方 正直、日本市場向けはまだ大きな売上規模ではない。将来的には全社売り上げの10~15%まで引き上げたい。なぜなら、日本には自動車や産業機器の世界的な大手企業があるほか、最先端の半導体工場の立ち上げも進んでいる。当社が注力するパッケージ基板の潜在マーケットは大きいと認識している。このため、本社組織として日本市場を開拓するための専属組織を立ち上げたばかりだ。現在は5人程度だが早急に10人以上に増員したい。また、日本国内での潜在需要を本格開拓するため、早急に開発拠点も整備したい。良い出会いがあればM&Aも選択肢に入れている。
―― 欧州市場はどう取り組みますか。
方 欧州市場も自動車含めて、同様に重要な市場と捉えている。このため開発拠点の整備を含めて検討中だ。量産工場を建設する場合には東欧を優先したい。
―― 中国国内での投資の動きは。
方 中国でも先端基板の需要が旺盛だ。SiPやモジュール基板、リジッドフレキ基板などの新たな生産拠点として広州工場内に新棟を建設する。26年の稼働を見込み、関連投資額は20億元を計画する。AR/VRなどのウエアラブル機器向けに、半導体などSiP形態の部品内蔵基板(リジッド)も本格化するとみて専用ラインを整備する。一方、蘇州工場ではFCCSP基板などのBT基材ベースのパッケージ基板も強化中だ。22年末に新棟を立ち上げている。
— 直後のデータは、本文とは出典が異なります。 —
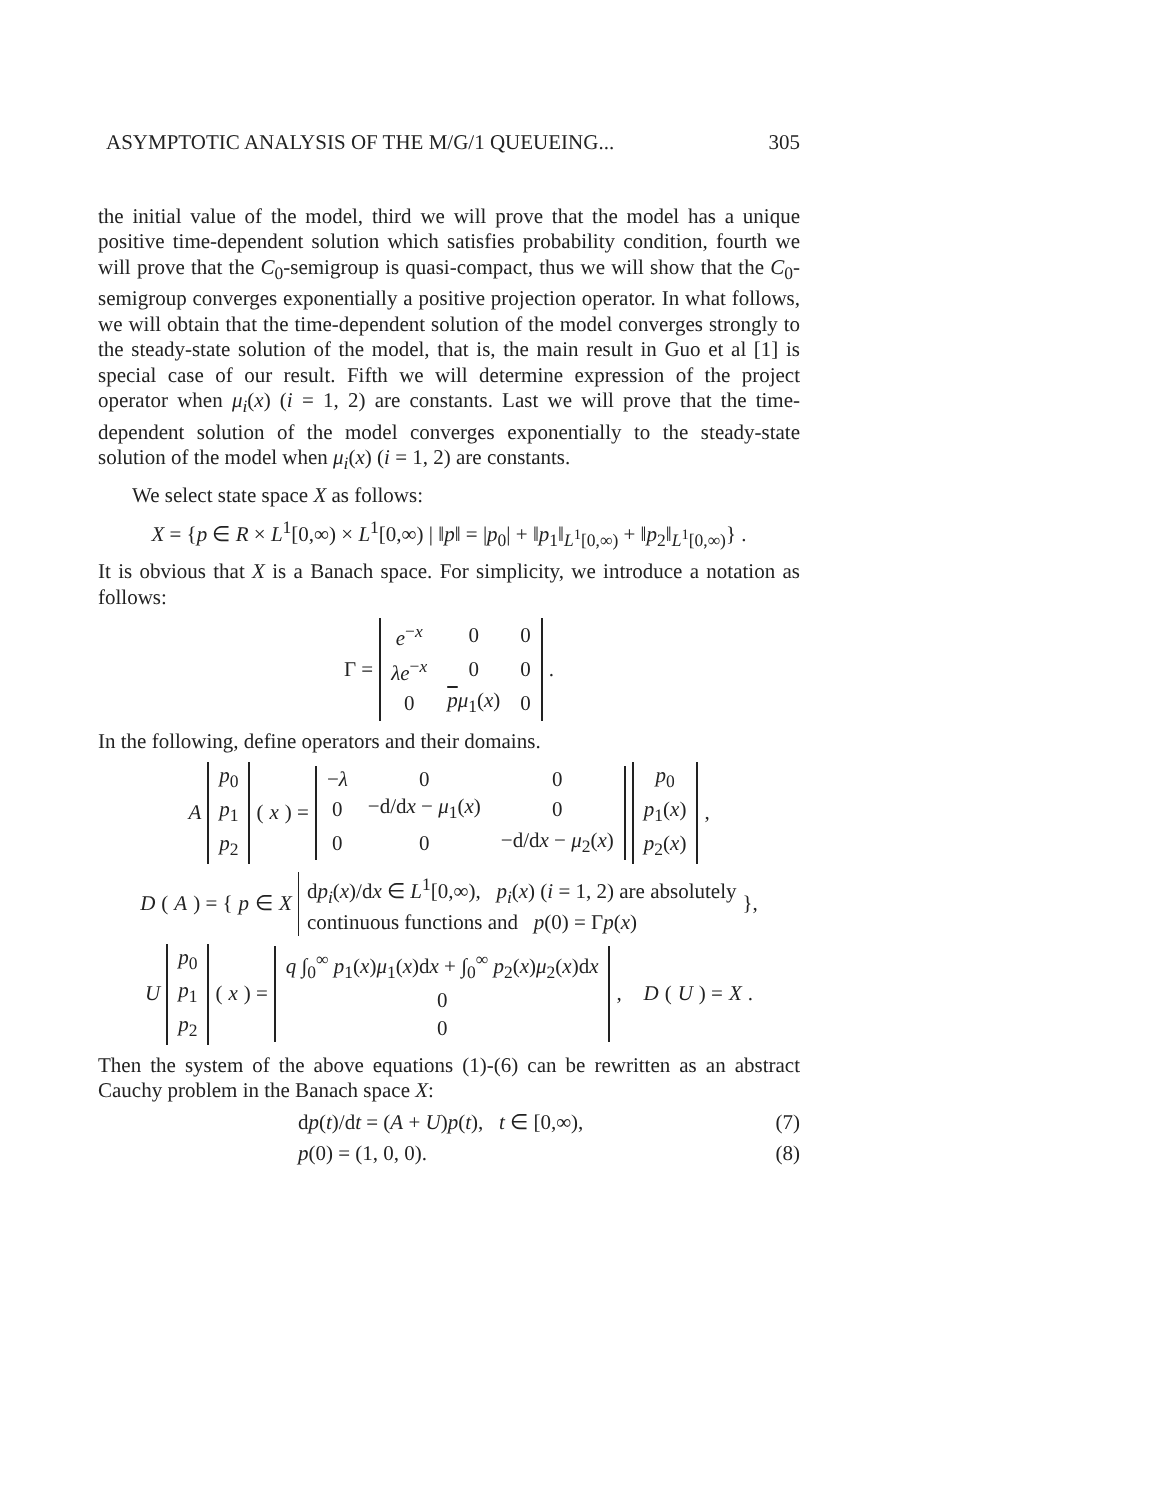ASYMPTOTIC ANALYSIS OF THE M/G/1 QUEUEING... 305
the initial value of the model, third we will prove that the model has a unique positive time-dependent solution which satisfies probability condition, fourth we will prove that the C<sub>0</sub>-semigroup is quasi-compact, thus we will show that the C<sub>0</sub>-semigroup converges exponentially a positive projection operator. In what follows, we will obtain that the time-dependent solution of the model converges strongly to the steady-state solution of the model, that is, the main result in Guo et al [1] is special case of our result. Fifth we will determine expression of the project operator when μ<sub>i</sub>(x) (i = 1, 2) are constants. Last we will prove that the time-dependent solution of the model converges exponentially to the steady-state solution of the model when μ<sub>i</sub>(x) (i = 1, 2) are constants.
We select state space X as follows:
X = {p ∈ R × L<sup>1</sup>[0,∞) × L<sup>1</sup>[0,∞) | ‖p‖ = |p<sub>0</sub>| + ‖p<sub>1</sub>‖<sub>L<sup>1</sup>[0,∞)</sub> + ‖p<sub>2</sub>‖<sub>L<sup>1</sup>[0,∞)</sub>} .
It is obvious that X is a Banach space. For simplicity, we introduce a notation as follows:
Γ =
| e<sup>−x</sup> | 0 | 0 |
| λe<sup>−x</sup> | 0 | 0 |
| 0 | p μ<sub>1</sub>( x ) | 0 |
.
In the following, define operators and their domains.
A
| p<sub>0</sub> |
| p<sub>1</sub> |
| p<sub>2</sub> |
(x) =
| − λ | 0 | 0 |
| 0 | −d/d x − μ<sub>1</sub>( x ) | 0 |
| 0 | 0 | −d/d x − μ<sub>2</sub>( x ) |
| p<sub>0</sub> |
| p<sub>1</sub>( x ) |
| p<sub>2</sub>( x ) |
,
D (A) = { p ∈ X dp<sub>i</sub>(x)/dx ∈ L<sup>1</sup>[0,∞), p<sub>i</sub>(x) (i = 1, 2) are absolutely
continuous functions and p(0) = Γp(x) },
U
| p<sub>0</sub> |
| p<sub>1</sub> |
| p<sub>2</sub> |
(x) =
| q ∫<sub>0</sub><sup>∞</sup> p<sub>1</sub>( x ) μ<sub>1</sub>( x )d x + ∫<sub>0</sub><sup>∞</sup> p<sub>2</sub>( x ) μ<sub>2</sub>( x )d x |
| 0 |
| 0 |
, D (U) = X.
Then the system of the above equations (1)-(6) can be rewritten as an abstract Cauchy problem in the Banach space X:
dp(t)/dt = (A + U)p(t), t ∈ [0,∞), (7)
p(0) = (1, 0, 0). (8)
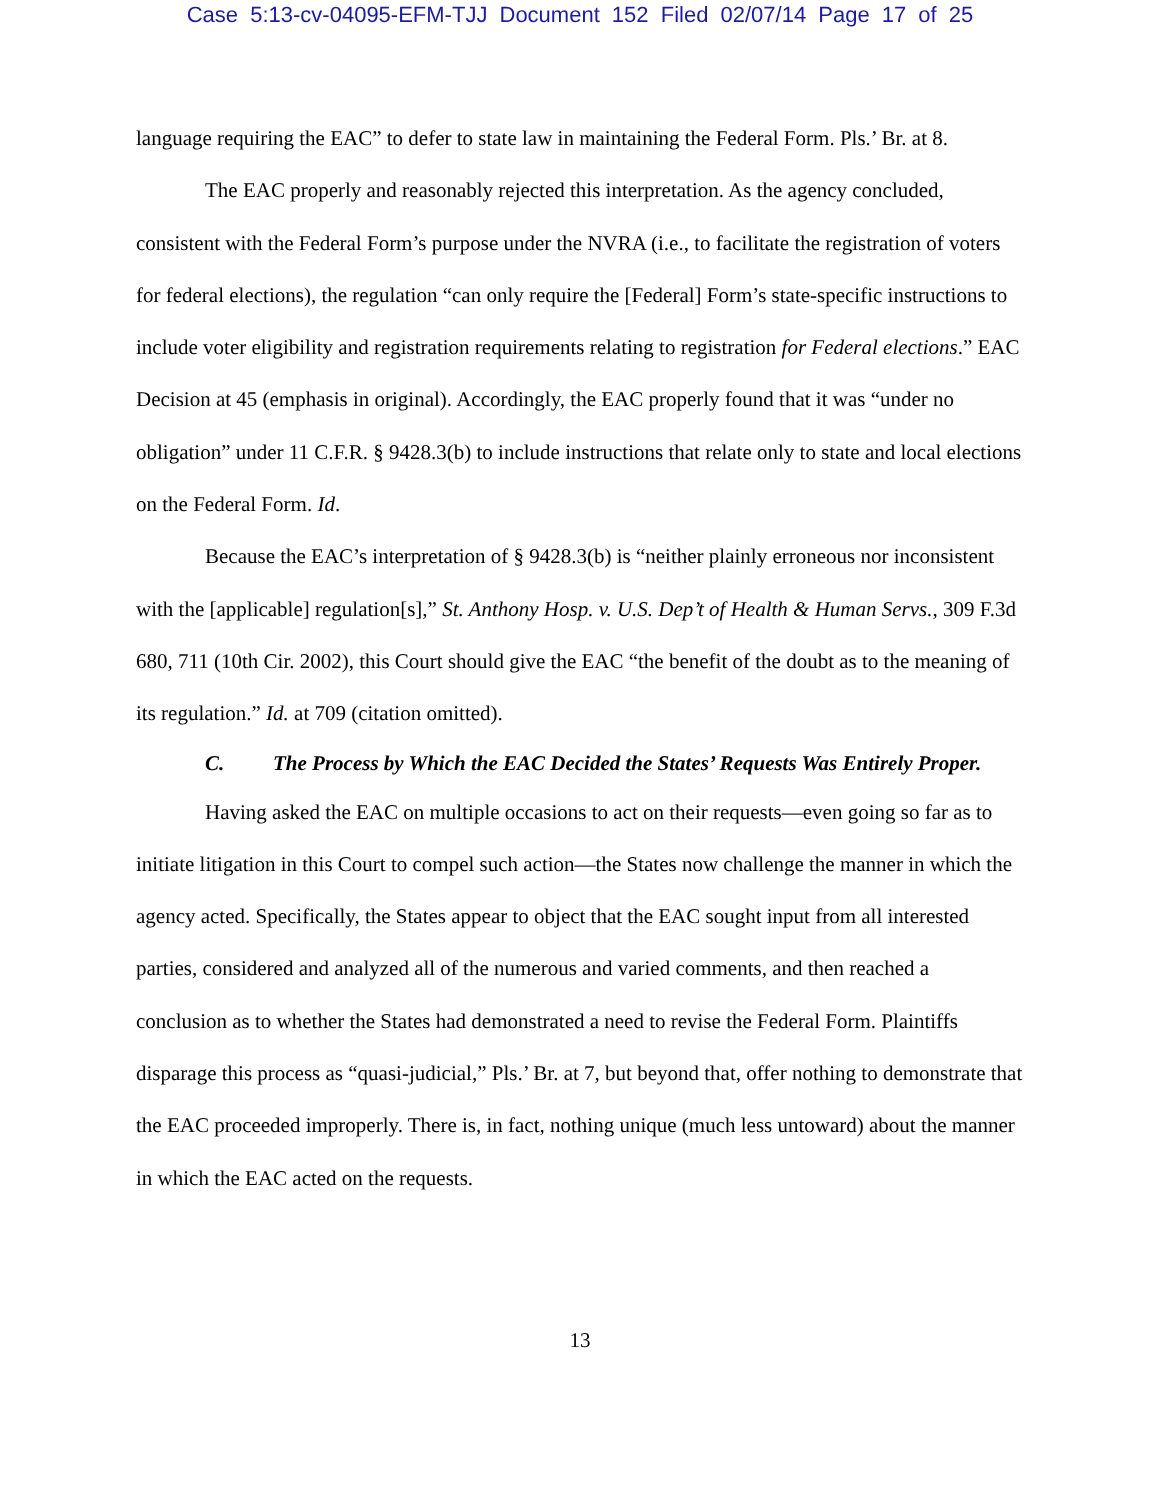Case 5:13-cv-04095-EFM-TJJ Document 152 Filed 02/07/14 Page 17 of 25
language requiring the EAC” to defer to state law in maintaining the Federal Form. Pls.’ Br. at 8.
The EAC properly and reasonably rejected this interpretation. As the agency concluded, consistent with the Federal Form’s purpose under the NVRA (i.e., to facilitate the registration of voters for federal elections), the regulation “can only require the [Federal] Form’s state-specific instructions to include voter eligibility and registration requirements relating to registration for Federal elections.” EAC Decision at 45 (emphasis in original). Accordingly, the EAC properly found that it was “under no obligation” under 11 C.F.R. § 9428.3(b) to include instructions that relate only to state and local elections on the Federal Form. Id.
Because the EAC’s interpretation of § 9428.3(b) is “neither plainly erroneous nor inconsistent with the [applicable] regulation[s],” St. Anthony Hosp. v. U.S. Dep’t of Health & Human Servs., 309 F.3d 680, 711 (10th Cir. 2002), this Court should give the EAC “the benefit of the doubt as to the meaning of its regulation.” Id. at 709 (citation omitted).
C. The Process by Which the EAC Decided the States’ Requests Was Entirely Proper.
Having asked the EAC on multiple occasions to act on their requests—even going so far as to initiate litigation in this Court to compel such action—the States now challenge the manner in which the agency acted. Specifically, the States appear to object that the EAC sought input from all interested parties, considered and analyzed all of the numerous and varied comments, and then reached a conclusion as to whether the States had demonstrated a need to revise the Federal Form. Plaintiffs disparage this process as “quasi-judicial,” Pls.’ Br. at 7, but beyond that, offer nothing to demonstrate that the EAC proceeded improperly. There is, in fact, nothing unique (much less untoward) about the manner in which the EAC acted on the requests.
13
―― 米中経済摩擦が激化しています。チャイナ・プラスワン戦略は。
方 23年からタイ・アユタヤに新工場を立ち上げている。投資額は1.5億ドルに上る。車載用途を中心にFPCや貫通多層板、ビルドアップ基板の量産拠点と位置づける。26年1~3月からビルドアップ基板の量産もスタートさせたい。一方、中国国内での車載用ビルドアップ基板の投資は抑制する。これにより欧米の顧客からの車載関連の受注を安定的に拡大させる。